ADMA treatment exacerbates pulmonary inflammation and oxidative stress in PM2.5-exposed mice. Immunohistochemical staining showed that PM2.5 exposure increased infiltration of neutrophils and macrophages and expression of VCAM-1 and ICAM-1 in the lungs. Moreover, inflammatory cell infiltration and upregulation of VCAM-1 and ICAM-1 in the lungs of PM2.5-exposed mice were exacerbated by ADMA treatment (Fig. 7A–E). DHE staining demonstrated that pulmonary superoxide levels were increased in PM2.5-mice, while the increase was further enhanced by ADMA treatment (Fig. 7A, F). As expected, ADMA administration further increased ADMA levels but decreased NOx levels in PM2.5-exposed lungs (Fig. 7G, H). ADMA treatment also significantly increased pulmonary 3’-NT and 4-HNE levels in PM2.5-exposed mice (Fig. 7I, J). Western blot analysis revealed that PM2.5 exposure resulted in significant increases in phosphorylation of NF-κB p65 (Ser536) and iNOS expression, and these increases were enhanced by ADMA administration (Fig. 7K). ADMA treatment also aggravated the reduction in SOD1 and PRDX4 protein expression in PM2.5-exposed lungs (Fig. 7K).
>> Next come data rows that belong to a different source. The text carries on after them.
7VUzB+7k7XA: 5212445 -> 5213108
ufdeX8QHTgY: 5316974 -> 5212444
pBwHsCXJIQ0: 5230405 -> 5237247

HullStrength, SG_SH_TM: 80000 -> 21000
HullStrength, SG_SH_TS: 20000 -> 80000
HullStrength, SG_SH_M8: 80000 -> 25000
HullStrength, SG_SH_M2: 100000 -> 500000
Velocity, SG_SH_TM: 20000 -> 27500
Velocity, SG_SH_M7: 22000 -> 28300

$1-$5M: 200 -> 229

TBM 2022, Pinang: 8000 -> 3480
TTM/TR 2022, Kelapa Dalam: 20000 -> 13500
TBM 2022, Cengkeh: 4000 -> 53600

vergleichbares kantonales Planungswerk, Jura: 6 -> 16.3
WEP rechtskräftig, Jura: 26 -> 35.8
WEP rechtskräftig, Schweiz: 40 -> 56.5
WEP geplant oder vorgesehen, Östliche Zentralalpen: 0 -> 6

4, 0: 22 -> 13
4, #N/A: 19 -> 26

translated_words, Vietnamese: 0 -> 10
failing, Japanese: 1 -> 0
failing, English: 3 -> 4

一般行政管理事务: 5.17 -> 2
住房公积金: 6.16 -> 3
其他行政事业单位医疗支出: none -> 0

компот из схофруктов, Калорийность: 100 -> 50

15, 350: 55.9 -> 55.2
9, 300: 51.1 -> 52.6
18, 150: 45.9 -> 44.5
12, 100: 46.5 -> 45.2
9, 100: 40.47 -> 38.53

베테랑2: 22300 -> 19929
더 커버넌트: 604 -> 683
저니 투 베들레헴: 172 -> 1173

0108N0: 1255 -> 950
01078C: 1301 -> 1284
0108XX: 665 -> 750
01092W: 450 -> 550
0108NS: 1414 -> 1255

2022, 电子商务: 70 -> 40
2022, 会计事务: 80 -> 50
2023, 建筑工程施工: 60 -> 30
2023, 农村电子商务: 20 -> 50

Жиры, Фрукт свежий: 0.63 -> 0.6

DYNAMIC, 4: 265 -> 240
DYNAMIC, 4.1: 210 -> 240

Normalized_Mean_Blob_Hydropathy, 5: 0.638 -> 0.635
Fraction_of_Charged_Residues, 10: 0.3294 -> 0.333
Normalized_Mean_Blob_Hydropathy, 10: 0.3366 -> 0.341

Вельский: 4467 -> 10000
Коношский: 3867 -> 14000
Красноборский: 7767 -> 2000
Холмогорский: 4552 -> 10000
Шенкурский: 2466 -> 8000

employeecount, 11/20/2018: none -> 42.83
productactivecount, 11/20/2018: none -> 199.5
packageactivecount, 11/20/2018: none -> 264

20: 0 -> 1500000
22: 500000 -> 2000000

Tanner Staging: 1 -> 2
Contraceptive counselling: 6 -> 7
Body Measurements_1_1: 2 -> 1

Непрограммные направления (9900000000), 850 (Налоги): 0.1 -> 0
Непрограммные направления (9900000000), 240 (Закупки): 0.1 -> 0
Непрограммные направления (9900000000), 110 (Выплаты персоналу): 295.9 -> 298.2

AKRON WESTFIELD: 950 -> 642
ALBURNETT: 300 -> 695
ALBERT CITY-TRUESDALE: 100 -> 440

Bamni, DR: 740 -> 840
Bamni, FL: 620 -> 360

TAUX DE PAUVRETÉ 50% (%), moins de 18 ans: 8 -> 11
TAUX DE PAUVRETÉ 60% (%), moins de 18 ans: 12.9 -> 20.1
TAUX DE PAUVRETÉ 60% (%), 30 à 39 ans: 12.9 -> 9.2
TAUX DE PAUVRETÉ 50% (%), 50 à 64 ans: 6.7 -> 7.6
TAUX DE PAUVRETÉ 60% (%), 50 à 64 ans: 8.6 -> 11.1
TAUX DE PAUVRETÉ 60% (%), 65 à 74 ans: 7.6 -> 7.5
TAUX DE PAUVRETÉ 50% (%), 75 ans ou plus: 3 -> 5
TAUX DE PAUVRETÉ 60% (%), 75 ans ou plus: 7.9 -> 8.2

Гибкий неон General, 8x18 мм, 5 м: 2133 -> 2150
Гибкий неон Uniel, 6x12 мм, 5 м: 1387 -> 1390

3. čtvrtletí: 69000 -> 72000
ADMA exacerbates the inflammatory response and ROS generation in PM2.5-exposed macrophages. The induction of proinflammatory mediators by alveolar macrophages is a key factor in PM2.5-induced lung inflammation [21]. To determine whether ADMA affects the inflammatory response in PM2.5-exposed macrophages, RAW264.7 cells were exposed to 50 μg/ml PM2.5 in the presence or absence of ADMA for 6 h. Compared to the untreated control cells, treatment with 50 μM ADMA significantly increased the mRNA levels of IL-1β but had no obvious effect on the mRNA levels of IL-6 and TNFα. In PM2.5-exposed cells, ADMA treatment significantly increased the mRNA levels of IL-6, IL-1β and TNFα (Fig. 8A–C). Moreover, ADMA treatment also triggered more intracellular ROS generation in both control and PM2.5-exposed cells (Fig. 8D). PM2.5 exposure significantly increased intracellular NO levels, while the increase of NO was blocked by ADMA treatment (Fig. 8E). Western blot results showed that PM2.5 exposure increased iNOS and p-p65 expression and decreased PRDX4 expression in RAW264.7 cells, while these changes were further exacerbated by ADMA treatment (Fig. 8F). A previous report showed that ADMA can uncouple purified iNOS and cause superoxide generation [22]. To determine whether ADMA exacerbated PM2.5-induced the inflammatory response and oxidative stress by upregulating and/or uncoupling iNOS, cells were treated with the iNOS-specific inhibitor 1400 W, which caused significant decreases in the mRNA levels of IL-6, IL-1β and TNFα and intracellular ROS levels in PM2.5 plus ADMA-treated cells (Fig. 8G–J). We also transfected cells with PQCXIN–iNOS expression vector, which increased iNOS expression approximately threefold (Fig. 8K). Interestingly, ADMA caused more ROS generation in iNOS-overexpressing cells than in control cells, and this effect was diminished by 1400 W (Fig. 8L).